All the major physical flaws in the design of public housing can be fixed. Projects must be open to view from the outside. Cars should be allowed through them. Jane Jacobs was right when she wrote in The Death and Life of Great American Cities that the presence of casual onlookers provides safety, but she did not go far enough. Along with increased surveillance, there must come a feeling of territoriality--a sense of pride and responsibility for specific areas of the project. When that happens, people start looking after each other's safety and their project as well. Proof? We have found that when you get more than six families on a corridor in a building, they don't feel ownership, and the crime rate is likely to double on that corridor. If you change the layout of the same building so that only six families share the hall--you might have to move elevators--the crime rate will drop sharply.
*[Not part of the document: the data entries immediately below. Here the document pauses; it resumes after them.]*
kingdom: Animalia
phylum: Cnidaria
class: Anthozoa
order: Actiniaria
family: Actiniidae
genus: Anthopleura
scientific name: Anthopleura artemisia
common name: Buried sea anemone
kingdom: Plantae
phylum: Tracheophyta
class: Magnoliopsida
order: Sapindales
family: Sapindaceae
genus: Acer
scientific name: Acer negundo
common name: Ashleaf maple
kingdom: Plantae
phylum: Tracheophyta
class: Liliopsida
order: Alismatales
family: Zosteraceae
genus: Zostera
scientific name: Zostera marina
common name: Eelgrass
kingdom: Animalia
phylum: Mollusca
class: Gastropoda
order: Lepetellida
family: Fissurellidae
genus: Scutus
Even less drastic changes can help. We've been granted $2,000,000 by the U.S. Housing and Urban Development Department to modify four existing public housing projects in New York City. By adding simple amenities--fences, play equipment, benches, better lighting facilities--we can definitely make people feel the project is theirs. After we did this in the Clason Point project in The Bronx, the crime rate dropped to one third of what it was before we went to work.

Besides suggesting ways to increase surveillance and territoriality, we tell officials that new public housing projects should be built in middle-income areas, and they should be kept small (500 units) and low (under seven stories). Ask the poor themselves what kind of housing they want. They'll describe what look like middle-class row houses or suburban bungalows. To an architect, that's pure kitsch, but the poor are right in what they want.

Our work is not going to turn American cities into Utopias, but it should help to make them safer places. In these fear-ridden times, that's incredibly important.